For families with assets across multiple jurisdictions, the holding structure is the long-term architecture on which everything else sits. The right structure produces tax efficiency, governance clarity, succession capability, and the operational flexibility to respond to changes in family circumstances and in the jurisdictions involved. The wrong structure produces ongoing friction, periodic restructuring costs, and (occasionally) tax outcomes that nobody intended. The difference between the two is usually decided at the design stage.
What a holding structure does
At its core, a family holding structure does three things. It holds the family's assets — operating businesses, real estate, investment portfolios, intellectual property, and other valuable interests — in vehicles that are owned (directly or indirectly) by the family. It governs the relationship between the family members who participate, defining who decides what, who receives what, and how the arrangement changes over time. And it provides a framework within which assets move, generations transition, and the family's relationship with the legal and tax systems of relevant jurisdictions is managed.
The specific architecture varies enormously. Some families use a single holding entity in a chosen jurisdiction. Others use multi-layer structures with operating companies, holding companies, intermediate vehicles, and (sometimes) trust or foundation structures. Some are designed around concentrated control by a single family principal; others around distributed governance among multiple family members. There is no universal right answer — there is the right answer for a given family.
Jurisdictional selection
The choice of jurisdictions in which the structure sits is the foundational decision. The relevant factors include: the location of the underlying assets and operations; the tax-residency positions of the principal family members; the requirements of banks, regulators, and counterparties with whom the family does business; the political and regulatory durability of the candidate jurisdictions; and the family's long-term plans for where members will live and how succession will operate.
For families with operations and members in Europe and the Gulf, common patterns include European holding jurisdictions (the Netherlands, Luxembourg, Switzerland, and others) combined with UAE entities for Gulf-side operations and holding functions. The UAE has become a more credible holding jurisdiction following the maturation of its corporate-tax regime, the development of DIFC and ADGM as financial centres, and the country's growing treaty network. Where Danish family members are involved, the Danish-side tax-residency and exit-tax considerations need to be integrated from the outset.
The substance requirement
Every layer in a modern cross-border structure now requires defensible substance. Empty holding companies that exist on paper but do not function are no longer reliable. Every entity needs operational reality — decision-making activity, qualified personnel, physical presence, and documented governance — proportionate to its role in the structure.

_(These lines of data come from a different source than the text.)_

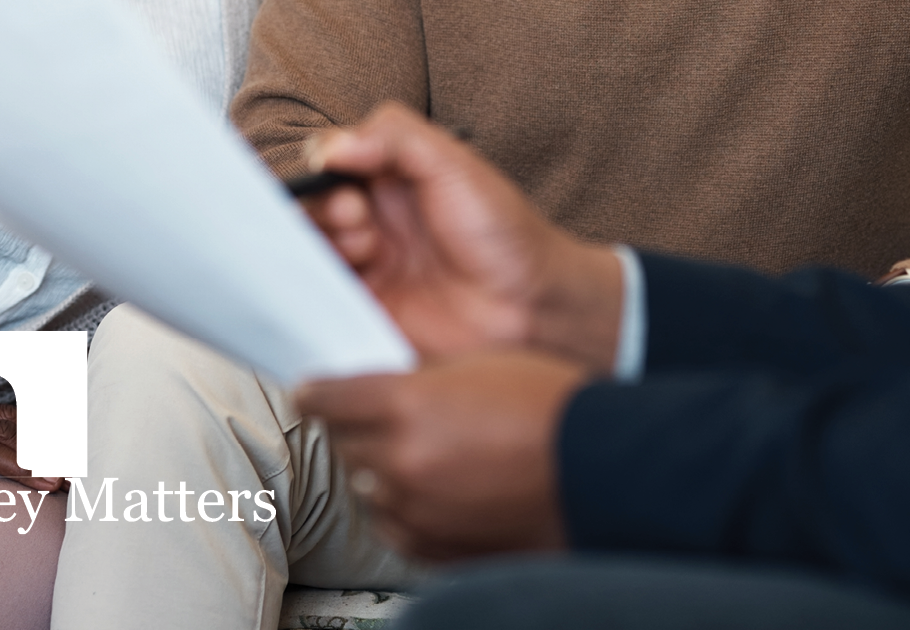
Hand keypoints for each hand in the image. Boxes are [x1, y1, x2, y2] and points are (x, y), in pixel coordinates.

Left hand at [297, 350, 586, 559]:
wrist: (596, 469)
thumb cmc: (548, 407)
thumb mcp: (477, 361)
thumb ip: (419, 373)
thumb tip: (384, 380)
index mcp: (407, 405)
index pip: (326, 398)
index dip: (317, 390)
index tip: (313, 389)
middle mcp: (402, 461)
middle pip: (340, 441)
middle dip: (349, 423)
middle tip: (368, 412)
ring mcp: (416, 510)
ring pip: (363, 484)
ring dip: (376, 464)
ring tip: (415, 448)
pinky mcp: (434, 549)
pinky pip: (391, 525)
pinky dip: (399, 505)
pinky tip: (429, 485)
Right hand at [305, 103, 623, 370]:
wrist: (531, 303)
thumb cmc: (502, 230)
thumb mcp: (453, 163)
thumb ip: (394, 137)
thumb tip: (331, 147)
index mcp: (390, 176)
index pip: (331, 161)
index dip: (325, 167)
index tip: (338, 175)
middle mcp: (374, 217)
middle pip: (314, 206)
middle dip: (327, 209)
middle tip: (359, 219)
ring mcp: (369, 265)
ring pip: (312, 249)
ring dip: (327, 246)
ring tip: (368, 251)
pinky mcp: (367, 309)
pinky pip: (322, 298)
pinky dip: (319, 289)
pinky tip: (347, 283)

Building this substance is the long-term work of operating a cross-border structure. It involves real costs (office space, qualified directors, board meetings, formal decision-making procedures) and real time. Families that approach the structure as a one-time setup followed by passive operation tend to encounter problems. Families that approach it as ongoing operational architecture tend to do well.
Generational planning
A family holding structure that does not address generational transition is not a complete structure. The arrangements need to anticipate the eventual handover from current principals to next-generation family members — including the legal mechanisms (share transfers, trust distributions, beneficiary designations), the tax consequences (succession taxes where applicable, exit-tax-type events on cross-border transfers), and the governance implications (who decides what, after the current principals are no longer the decision-makers).
Where succession is contemplated to multiple family members, the structure also needs to provide for the long-term relationship between branches of the family. This is the area where family disputes typically emerge — and where careful initial design saves significant later cost. Governance provisions, dispute-resolution mechanisms, exit rights for individual family members, and the framework for family decision-making over time are part of the design work.

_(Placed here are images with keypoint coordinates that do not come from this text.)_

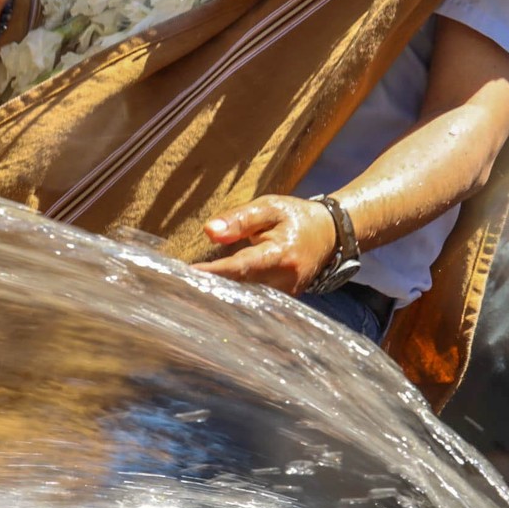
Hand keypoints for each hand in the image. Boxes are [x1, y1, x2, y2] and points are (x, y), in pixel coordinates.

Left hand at [195, 195, 338, 293]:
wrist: (330, 234)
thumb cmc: (295, 217)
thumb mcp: (269, 207)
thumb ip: (240, 219)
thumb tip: (209, 231)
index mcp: (280, 254)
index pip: (241, 267)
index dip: (214, 273)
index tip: (188, 274)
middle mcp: (284, 280)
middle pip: (240, 288)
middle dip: (211, 286)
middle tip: (178, 285)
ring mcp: (286, 294)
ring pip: (245, 299)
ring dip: (220, 294)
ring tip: (189, 291)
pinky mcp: (284, 300)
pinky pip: (254, 300)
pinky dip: (234, 295)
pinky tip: (213, 292)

Treaty and reporting framework
Where the structure relies on treaty benefits for withholding-tax reduction or double-taxation relief, treaty eligibility — including beneficial-ownership requirements and principal-purpose tests — needs to be analysed at the design stage and maintained throughout operation. The reporting frameworks under various international transparency initiatives (CRS, FATCA, ultimate-beneficial-owner registers) need to be understood and complied with across all relevant jurisdictions.

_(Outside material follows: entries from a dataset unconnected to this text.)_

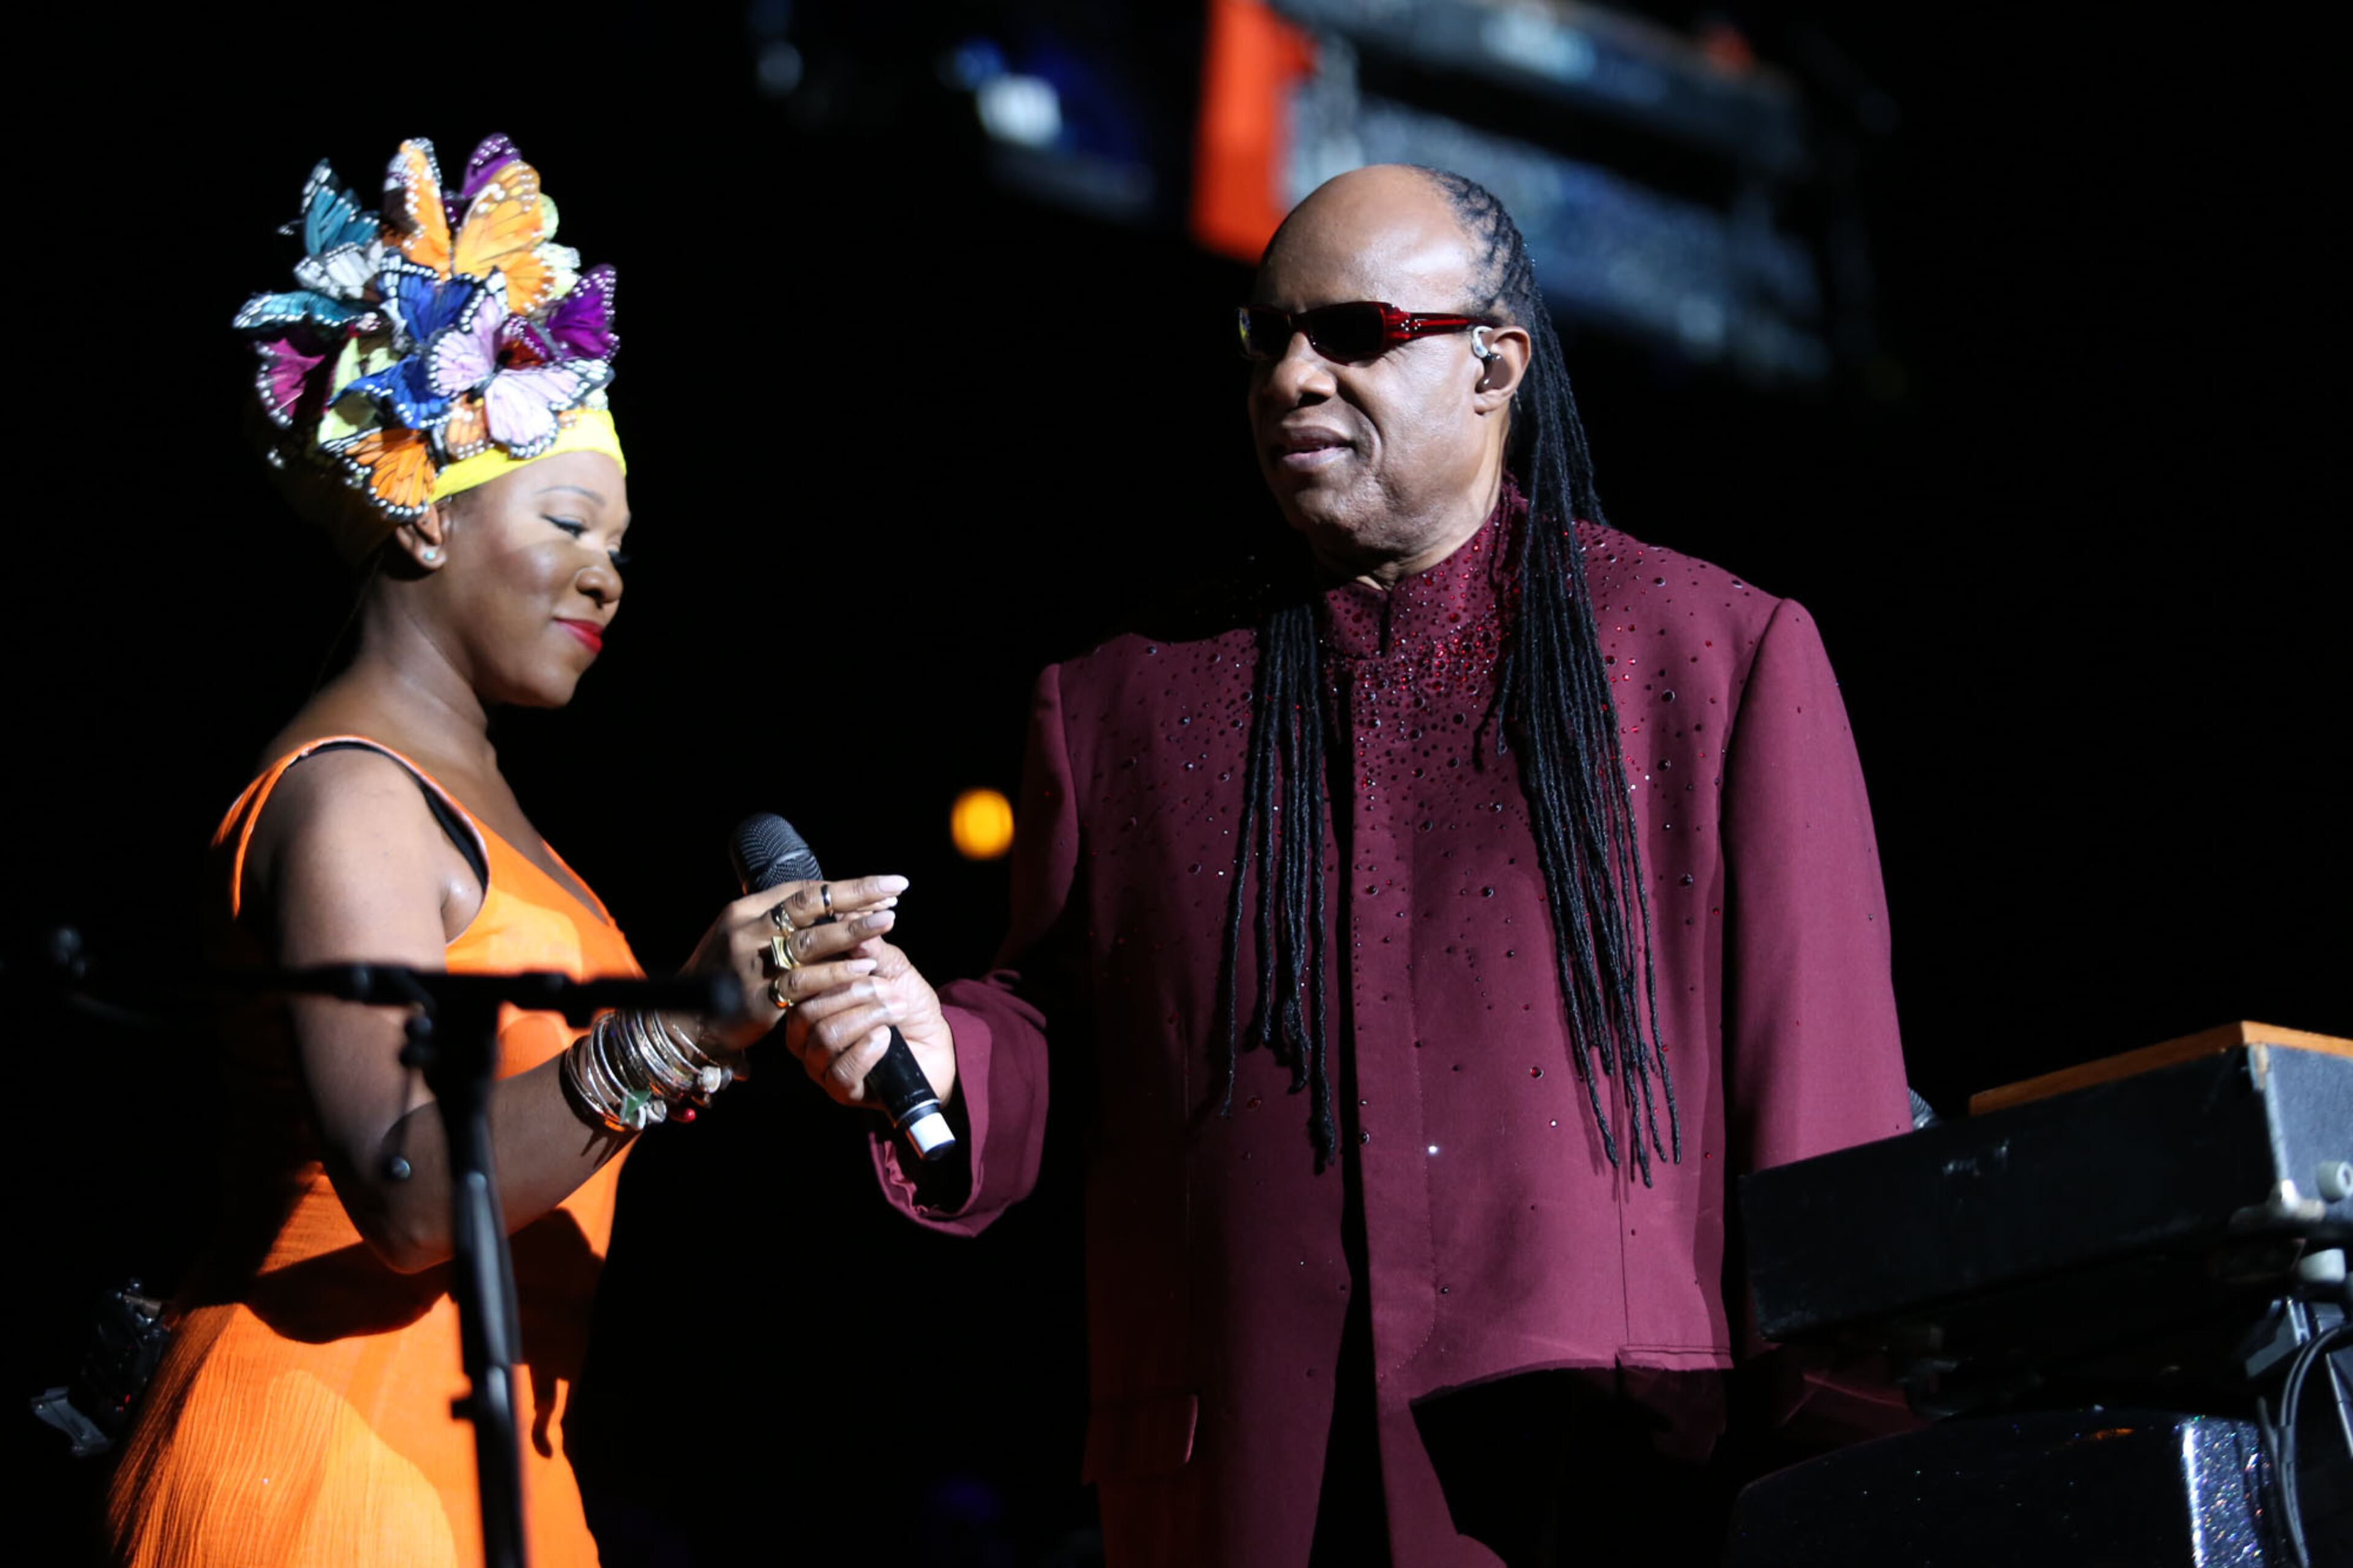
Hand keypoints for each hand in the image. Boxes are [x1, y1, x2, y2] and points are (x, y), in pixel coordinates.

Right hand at [679, 875, 909, 1063]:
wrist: (683, 1025)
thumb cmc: (722, 980)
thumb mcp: (744, 941)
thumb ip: (779, 925)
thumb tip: (831, 907)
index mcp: (744, 912)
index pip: (801, 891)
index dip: (844, 889)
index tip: (882, 888)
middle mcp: (745, 932)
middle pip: (808, 905)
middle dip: (855, 895)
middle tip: (895, 889)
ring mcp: (750, 965)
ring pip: (809, 940)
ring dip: (852, 929)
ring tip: (889, 921)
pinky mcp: (758, 1000)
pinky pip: (804, 982)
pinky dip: (836, 973)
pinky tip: (866, 967)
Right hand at [783, 933, 955, 1111]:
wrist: (937, 1045)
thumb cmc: (906, 1003)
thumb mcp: (892, 970)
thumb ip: (870, 949)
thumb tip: (847, 916)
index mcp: (809, 1001)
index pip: (797, 984)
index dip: (824, 967)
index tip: (861, 956)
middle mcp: (804, 1034)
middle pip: (806, 1012)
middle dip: (851, 994)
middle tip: (888, 987)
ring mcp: (820, 1064)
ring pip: (824, 1038)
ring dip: (866, 1017)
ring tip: (897, 1008)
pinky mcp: (841, 1090)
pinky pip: (840, 1071)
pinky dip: (866, 1050)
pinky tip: (886, 1037)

These are not optional. Families operating cross-border structures need to be reporting in all the jurisdictions where reporting is required, and the structure needs to be designed so that those obligations are met without practical difficulty.
The ongoing work
A family holding structure is operated, not just set up. The ongoing work includes annual filings in each relevant jurisdiction, periodic governance activity (board meetings, family-council meetings, annual reviews), tax filings and treaty positioning, response to changes in the family's circumstances, and (importantly) periodic reviews of the structure itself to ensure it continues to fit the family's evolving position.
For most families, the right model is to engage external counsel on a retainer basis to provide this continuing support. The cost of professional ongoing support is significantly lower than the cost of running into problems because the structure has been left to operate without attention.
Closing observation
For families with cross-border assets and members, the holding structure is among the most consequential set of decisions the family makes. The structures that work well are the ones designed with care from the outset, operated with discipline over time, and reviewed periodically as the family and the jurisdictions evolve. The structures that produce problems are the ones assembled quickly, operated passively, and reviewed only when something goes wrong. The difference is principally a matter of intention.